Il De Agri Cultura costituisce una precettistica generale del comportamento del proprietario terriero. Questi, proposto, secondo la tradizione patriarcale nelle vesti di pater familias, dovrà essere presente il più possibile nella propria tenuta per sorvegliare la puntuale esecuzione di tutti i lavori. Il proprietario dovrà avere vasti magazzini in cui tenere depositata la merce in attesa del rialzo dei prezzi, dovrà comprare il meno possibile e vendere il più possibile, avere la mentalità del produttore e non quella del consumatore. Sarebbe tuttavia erroneo credere di trovarsi di fronte a una bonaria civiltà agricola patriarcale. Da alcuni passi traspare la brutalità dello sfruttamento degli schiavi. L’abbigliamento di quest’ultimi consisteva in una tunica di tre piedi e mezzo, un mantello dato ogni due anni da restituire per farne centoni e ancora forniti ogni due anni dei buoni sandali.

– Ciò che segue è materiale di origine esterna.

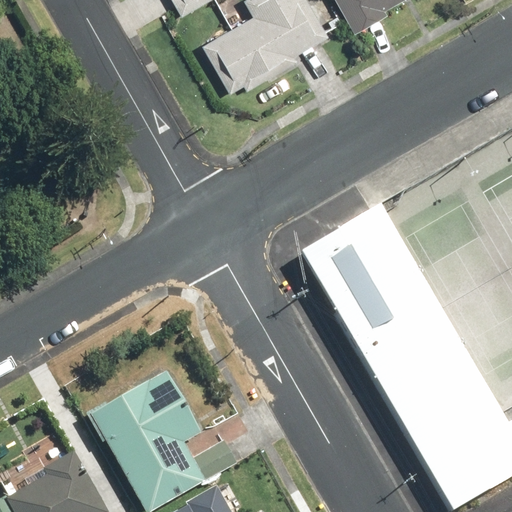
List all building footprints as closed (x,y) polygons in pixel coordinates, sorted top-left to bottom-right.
[(160,0),(139,13),(147,26),(180,8),(184,15),(209,0),(160,0)] [(332,35),(312,0),(248,0),(262,24),(210,53),(231,91),(332,35)] [(338,0),(354,32),(394,12),(391,6),(402,0),(338,0)] [(500,409),(380,205),(301,251),(453,509),(511,474),(511,421),(508,424),(500,409)] [(207,430),(174,370),(92,415),(144,511),(151,511),(205,483),(183,443),(207,430)] [(52,477),(13,497),(20,511),(112,511),(125,506),(93,443),(47,467),(52,477)] [(265,511),(264,510),(259,511),(239,511),(228,488),(180,511),(265,511)]
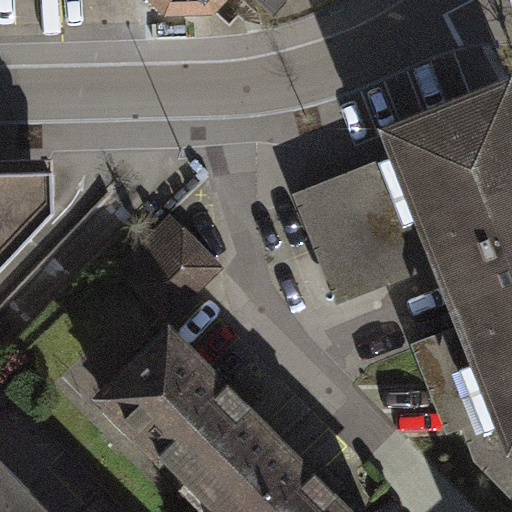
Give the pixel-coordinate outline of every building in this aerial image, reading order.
[(220,0),(267,0),(275,7),(281,0),(156,0),(167,10),(213,8),(220,0)] [(413,349),(447,438),(463,431),(475,462),(511,499),(511,85),(387,135),(395,155),(293,195),(338,306),(439,266),(462,325),(412,345),(413,349)] [(0,232),(35,231),(53,213),(52,198),(54,196),(54,173),(0,174),(0,232)] [(168,311),(212,268),(172,227),(128,270),(168,311)] [(238,397),(168,327),(95,401),(204,511),(214,511),(284,442),(238,397)] [(355,511),(328,485),(284,442),(214,511),(355,511)] [(0,511),(60,511),(0,449),(0,511)]
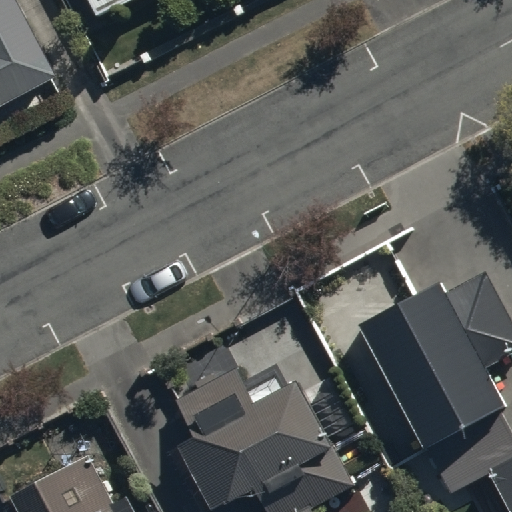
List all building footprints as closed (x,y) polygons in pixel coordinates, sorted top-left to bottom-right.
[(10,0),(0,0),(0,125),(60,94),(10,0)] [(90,0),(106,32),(169,0),(90,0)] [(511,511),(511,441),(497,412),(507,407),(487,371),(511,357),(511,326),(486,279),(448,300),(434,276),(347,323),(395,415),(411,406),(432,445),(423,451),(449,496),(468,486),(481,511),(511,511)] [(367,511),(366,508),(358,511),(314,511),(312,507),(352,485),(294,376),(254,397),(236,363),(174,396),(194,430),(176,439),(213,509),(256,486),(269,511),(367,511)] [(85,451),(11,491),(21,511),(133,511),(124,493),(111,500),(85,451)]
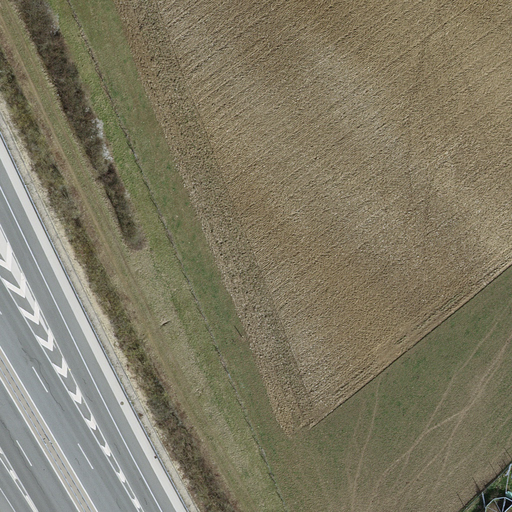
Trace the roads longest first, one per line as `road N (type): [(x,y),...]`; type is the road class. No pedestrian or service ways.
road 1 (motorway): [(157,511),(0,201)]
road 2 (motorway): [(121,511),(0,307)]
road 3 (motorway): [(0,408),(61,511)]
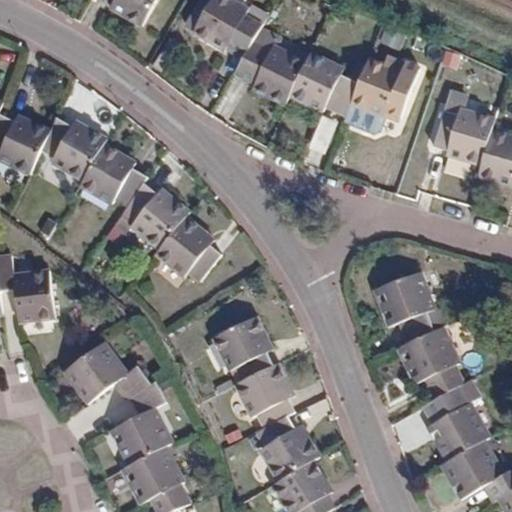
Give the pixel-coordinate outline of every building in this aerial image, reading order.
[(110,0),(115,3),(112,10),(142,27),(157,0),(110,0)] [(225,52),(229,46),(247,55),(253,45),(263,25),(247,17),(229,7),(234,1),(233,0),(213,0),(193,34),(225,52)] [(247,17),(250,10),(234,1),(229,7),(247,17)] [(254,90),(286,106),(292,97),(308,66),(289,57),(287,62),(272,55),(253,45),(247,55),(237,75),(256,85),(254,90)] [(390,56),(391,52),(375,46),(361,86),(350,120),(346,129),(377,140),(383,137),(390,118),(404,123),(413,96),(409,94),(411,88),(416,89),(421,73),(405,67),(407,62),(390,56)] [(289,57),(275,49),(272,55),(287,62),(289,57)] [(292,97),(323,114),(327,107),(350,120),(361,86),(342,77),(324,68),(326,62),(314,55),(308,66),(292,97)] [(342,77),(344,71),(326,62),(324,68),(342,77)] [(449,150),(448,156),(482,166),(493,132),(496,121),(478,115),(476,122),(459,117),(461,110),(463,103),(449,99),(445,113),(434,146),(449,150)] [(476,122),(478,115),(461,110),(459,117),(476,122)] [(36,123),(20,115),(16,122),(33,130),(36,123)] [(324,155),(338,121),(321,115),(308,149),(324,155)] [(16,122),(16,123),(0,116),(0,154),(0,155),(0,156),(0,162),(31,177),(43,153),(53,132),(36,123),(33,130),(16,122)] [(73,128),(58,120),(53,132),(43,153),(53,160),(52,164),(83,183),(106,144),(108,140),(93,130),(89,136),(74,127),(73,128)] [(93,130),(78,121),(74,127),(89,136),(93,130)] [(511,186),(511,143),(507,143),(510,137),(493,132),(482,166),(479,177),(511,186)] [(118,161),(123,154),(106,144),(83,183),(80,187),(112,206),(116,200),(129,208),(144,185),(147,178),(133,170),(118,161)] [(133,170),(137,163),(123,154),(118,161),(133,170)] [(159,194),(158,196),(144,185),(129,208),(125,214),(136,223),(132,228),(160,251),(188,218),(192,212),(179,201),(175,207),(159,194)] [(179,201),(164,189),(159,194),(175,207),(179,201)] [(197,236),(202,229),(188,218),(160,251),(156,256),(184,279),(189,272),(200,282),(222,257),(211,247),(197,236)] [(211,247),(216,240),(202,229),(197,236),(211,247)] [(12,255),(0,256),(0,278),(0,281),(1,293),(16,291),(21,325),(57,321),(50,271),(32,272),(33,281),(15,282),(14,274),(12,255)] [(32,272),(14,274),(15,282),(33,281),(32,272)] [(436,309),(422,273),(384,287),(397,324),(400,323),(408,346),(407,347),(423,382),(427,381),(436,400),(455,391),(464,385),(456,367),(460,364),(443,329),(436,333),(427,313),(436,309)] [(389,328),(397,324),(384,287),(375,291),(389,328)] [(229,372),(236,369),(242,381),(275,366),(268,354),(261,337),(267,335),(259,318),(214,339),(229,372)] [(268,354),(275,351),(267,335),(261,337),(268,354)] [(130,374),(107,341),(71,368),(95,401),(115,386),(128,404),(132,401),(153,385),(139,367),(130,374)] [(399,350),(414,384),(423,382),(407,347),(399,350)] [(289,380),(281,363),(275,366),(242,381),(236,385),(251,419),(258,416),(264,429),(290,417),(298,413),(291,399),(283,384),(289,380)] [(88,406),(95,401),(71,368),(64,373),(88,406)] [(291,399),(297,396),(289,380),(283,384),(291,399)] [(168,402),(157,382),(153,385),(132,401),(140,417),(119,427),(137,463),(169,447),(174,443),(157,408),(168,402)] [(471,404),(463,408),(455,391),(436,400),(429,404),(438,422),(436,422),(455,458),(486,442),(491,439),(471,404)] [(306,446),(297,429),(290,417),(264,429),(256,434),(265,448),(259,451),(278,482),(317,461),(322,458),(312,442),(306,446)] [(451,460),(455,458),(436,422),(428,426),(447,462),(451,460)] [(312,442),(303,426),(297,429),(306,446),(312,442)] [(131,467),(137,463),(119,427),(111,431),(129,468),(131,467)] [(511,472),(505,476),(486,442),(455,458),(451,460),(470,496),(493,483),(502,498),(508,495),(511,492),(511,472)] [(184,486),(188,484),(169,447),(137,463),(131,467),(149,503),(151,502),(156,511),(174,511),(192,505),(184,486)] [(462,500),(470,496),(451,460),(447,462),(442,465),(462,500)] [(320,481),(326,478),(317,461),(278,482),(273,486),(287,511),(330,511),(337,507),(329,496),(320,481)] [(140,507),(149,503),(131,467),(129,468),(122,471),(140,507)] [(329,496),(335,492),(326,478),(320,481),(329,496)] [(507,511),(511,511),(511,500),(508,495),(502,498),(499,500),(507,511)]
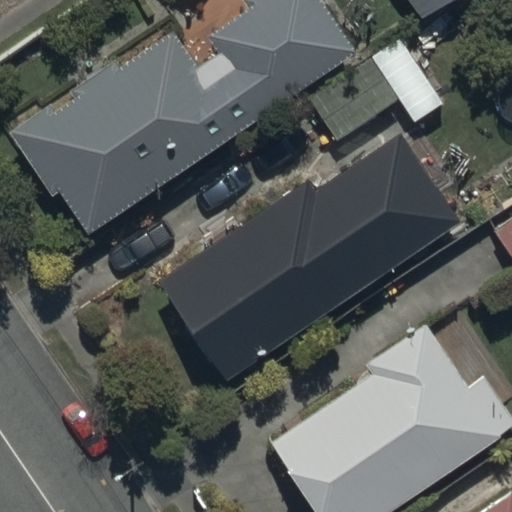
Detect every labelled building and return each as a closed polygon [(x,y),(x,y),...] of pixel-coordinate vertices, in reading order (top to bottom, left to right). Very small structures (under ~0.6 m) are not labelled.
[(91,238),(357,56),(319,0),(250,0),(247,3),(252,10),(207,41),(227,71),(207,84),(174,35),(119,72),(114,65),(72,94),(77,102),(58,115),(52,107),(10,135),(53,198),(60,193),(91,238)] [(406,0),(422,24),(458,0),(406,0)] [(443,104),(399,40),(312,99),(340,140),(399,100),(415,123),(443,104)] [(309,181),(161,280),(229,380),(462,223),(401,134),(316,191),(309,181)] [(511,222),(495,234),(511,258),(511,222)] [(511,416),(486,378),(468,390),(426,328),(369,367),(372,372),(270,442),(318,511),(393,511),(511,431),(511,416)] [(511,511),(511,492),(481,511),(511,511)]
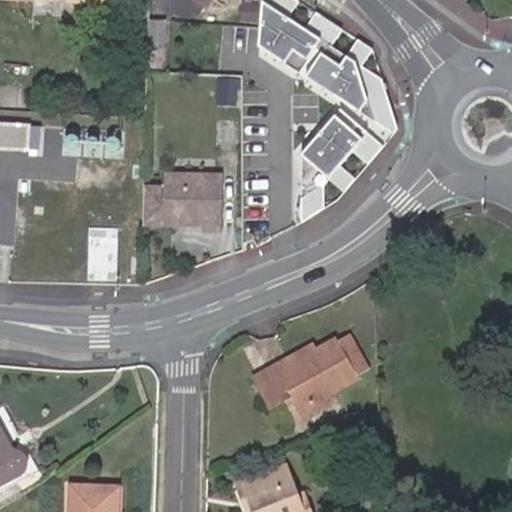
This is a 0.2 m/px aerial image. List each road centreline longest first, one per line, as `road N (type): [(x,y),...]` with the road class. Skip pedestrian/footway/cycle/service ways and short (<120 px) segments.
road 1 (tertiary): [(175,320),(340,253),(442,161)]
road 2 (residential): [(179,511),(184,368),(175,320)]
road 3 (tertiary): [(0,320),(98,330),(175,320)]
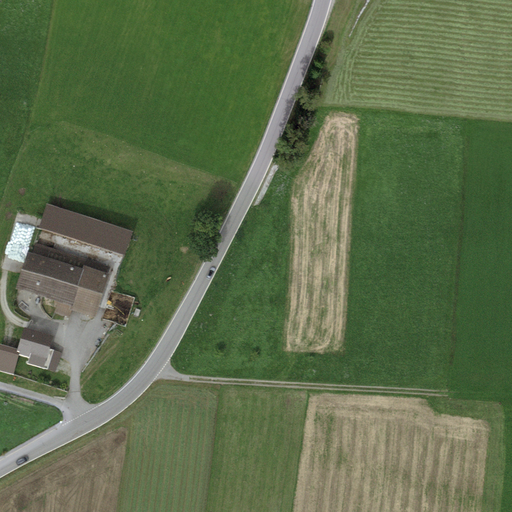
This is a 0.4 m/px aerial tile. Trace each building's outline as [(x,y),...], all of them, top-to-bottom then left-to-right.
[(47,207),(38,233),(124,261),(132,235),(47,207)] [(110,268),(36,244),(32,256),(83,273),(84,269),(107,277),(110,268)] [(32,256),(27,255),(15,293),(58,307),(56,313),(72,319),(74,313),(96,321),(110,278),(107,277),(84,269),(83,273),(32,256)] [(53,341),(24,331),(17,353),(17,355),(19,356),(19,358),(28,361),(29,358),(45,363),(49,351),(53,341)] [(0,347),(0,371),(13,376),(19,358),(19,356),(17,355),(17,353),(0,347)] [(45,363),(29,358),(28,361),(26,367),(43,373),(44,371),(55,375),(62,355),(49,351),(45,363)]
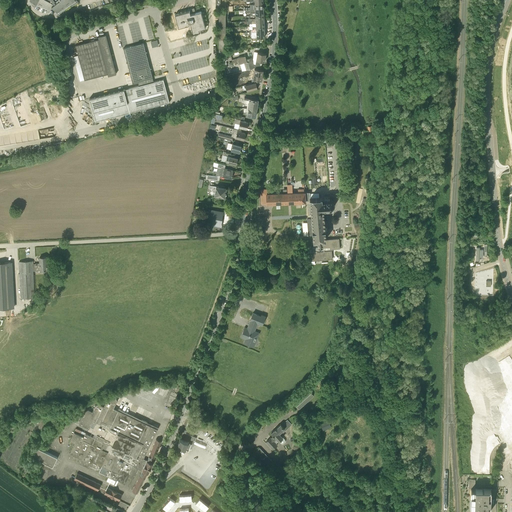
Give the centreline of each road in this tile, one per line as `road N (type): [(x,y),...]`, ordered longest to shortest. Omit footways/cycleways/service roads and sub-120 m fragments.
road 1 (secondary): [(511,291),(496,222),(486,85),(506,0)]
road 2 (unclassified): [(243,233),(0,246)]
road 3 (tertiary): [(182,409),(243,233)]
road 4 (unclassified): [(341,217),(331,138),(257,138)]
road 5 (tertiary): [(257,138),(272,66),(273,0)]
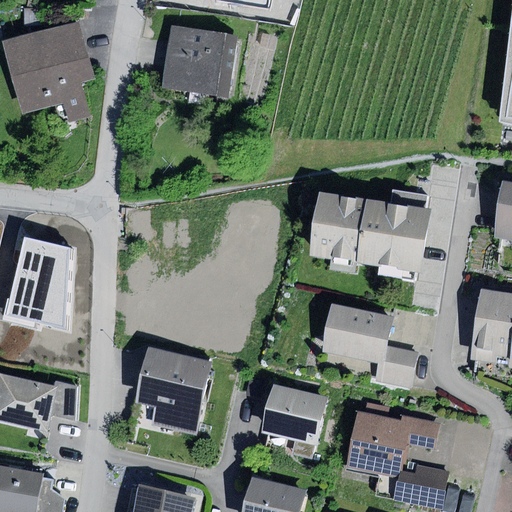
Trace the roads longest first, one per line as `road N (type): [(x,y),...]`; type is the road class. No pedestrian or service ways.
road 1 (residential): [(486,511),(502,423),(481,398),(448,379),(441,359),(467,160)]
road 2 (residential): [(104,203),(103,454),(92,511)]
road 3 (residential): [(135,0),(104,203)]
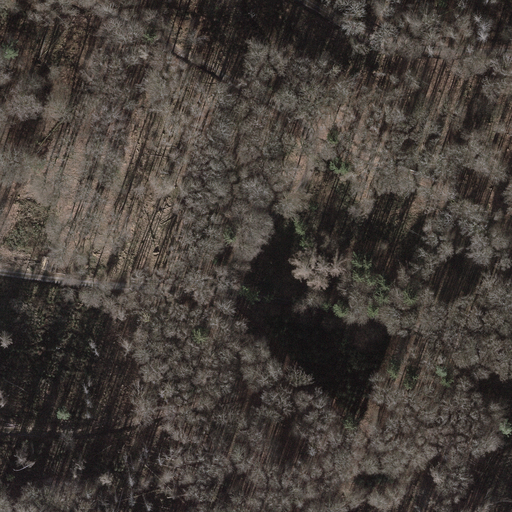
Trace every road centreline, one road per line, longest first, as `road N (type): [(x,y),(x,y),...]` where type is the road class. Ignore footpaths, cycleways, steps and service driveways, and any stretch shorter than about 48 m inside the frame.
road 1 (track): [(298,118),(313,143),(313,165),(228,272),(226,285),(279,343),(280,380),(148,421),(73,434),(0,432)]
road 2 (track): [(511,355),(334,307),(0,272)]
road 3 (track): [(82,0),(395,170)]
road 4 (track): [(511,53),(416,47),(364,34),(300,0)]
road 5 (track): [(374,511),(400,492),(376,444),(343,414)]
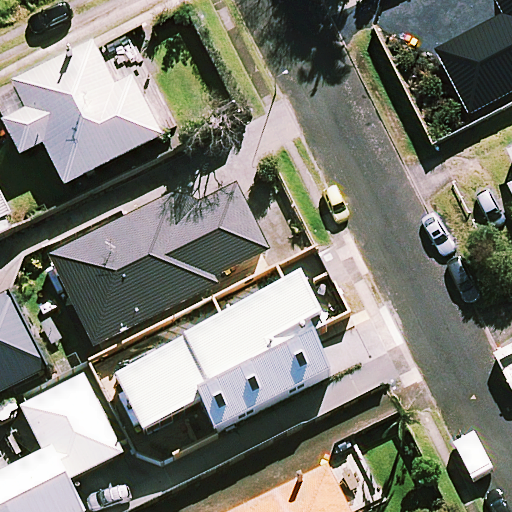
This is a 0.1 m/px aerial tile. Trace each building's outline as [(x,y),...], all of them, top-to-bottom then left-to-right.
[(511,0),(502,0),(510,15),(440,51),(474,117),(511,96),(511,0)] [(111,80),(97,50),(14,91),(26,116),(4,127),(21,161),(44,149),(65,191),(163,143),(128,72),(111,80)] [(267,258),(225,174),(50,261),(95,352),(217,291),(214,284),(267,258)] [(0,224),(10,219),(0,198),(0,224)] [(291,293),(121,375),(147,427),(199,402),(211,428),(330,370),(291,293)] [(0,340),(0,397),(46,375),(23,329),(0,340)] [(122,458),(83,381),(22,412),(45,457),(0,479),(0,511),(80,511),(67,486),(122,458)] [(247,511),(350,511),(346,504),(330,471),(247,511)]
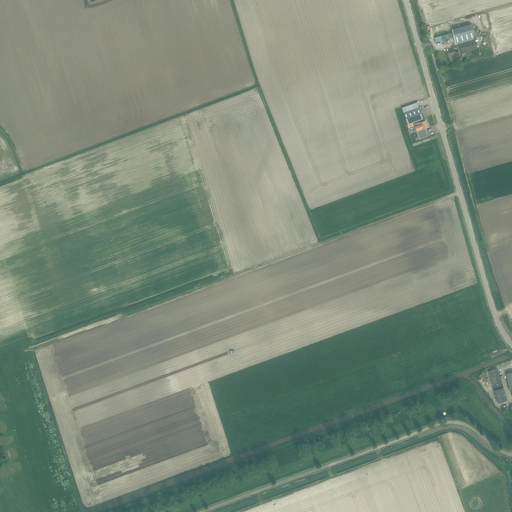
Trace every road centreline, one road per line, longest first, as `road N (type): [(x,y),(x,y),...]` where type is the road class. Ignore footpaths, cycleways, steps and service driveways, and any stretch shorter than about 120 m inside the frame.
road 1 (unclassified): [(511,343),(493,310),(404,0)]
road 2 (track): [(139,308),(459,192)]
road 3 (unclassified): [(206,511),(453,420),(511,454)]
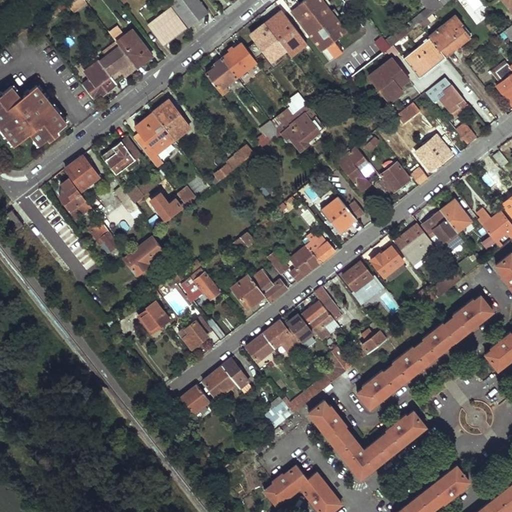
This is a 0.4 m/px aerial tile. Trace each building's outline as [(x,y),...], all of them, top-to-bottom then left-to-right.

Edizione delle opere di Catone presente nella Biblioteca digitale BEIC
VERSIONE “DOVERI DEL PATER FAMILIAS” CATONE, DE AGRI CULTURA
Pater familias ubi ad villam venit, ubi larem familiarem salutavit, fundum eodem die, si potest, cimcumeat; si non eodem die, at postridie. Ubi cognovit quo modo fundus cultus siet operaque quae facta infectaque sient, postridie eius diei vilicum vocet, roget quid operis siet factum, quid restet, satisne tempori opera sient confecta, possitne quae reliqua sient conficere, et quid factum vini, frumenti aliarumque rerum omnium. [2] Ubi ea cognovit, rationem inire oportet operarum, dierum. Si ei opus non apparet, dicit vilicus sedulo se fecisse, servos non valuisse, tempestates malas fuisse, servos aufugisse, opus publicum effecisse, ubi eas aliasque causas multas dixit, ad rationem operum operarumque vilicum revoca. [3] Cum tempestates pluviae fuerint, quae opera per imbrem fieri potuerint, dolia lavari, picari, villam purgari, frumentos transferri, stercus foras efferri, sternicilium fieri, semen purgari, funes sarciri, novos fieri; centones, cuculiones familiam oportuisse sibi sarcire.
TRADUZIONE:
Il capofamiglia non appena è giunto alla fattoria, non appena ha reso devoto omaggio al lare domestico, faccia un giro attorno al fondo il giorno stesso, se è possibile; se non il giorno stesso, almeno quello successivo. Non appena ha saputo in che modo il fondo sia coltivato, quali siano i lavori eseguiti e quelli ancora da fare, chiami il fattore il giorno successivo, a quello chieda quali lavori siano stati fatti, che cosa rimanga, se quelli compiuto siano stati realizzati a tempo debito, se possa portare a termine i lavori rimasti e quale sia stata la produzione di vino, frumenti e di tutti gli altri beni. [2] Non appena sa quelle cose, è opportuno che faccia il calcolo dei lavori e dei giorni. Se non gli sembra soddisfacente il risultato del lavoro, il fattore dice di aver agito diligentemente, che i servi sono stati ammalati, che ci sono state delle cattive tempeste, che dei servi sono fuggiti, che ha dovuto eseguire dei doveri pubblici, ma quando ha detto quelle e molte altre scuse, invita il fattore al conto delle opere e degli operai. [3] Ricorda che quando ci sono state tempeste piovose egli avrebbe dovuto svolgere quei lavori che si possono fare durante la pioggia: lavare le botti, spalmarle di pece, pulire la fattoria, rivoltare il grano, portare via lo sterco, fabbricare il letamaio, ripulire il grano, rammendare le funi, farne delle nuove; che sarebbe stato opportuno che i servi gli rammendassero i vestiti e i cappotti.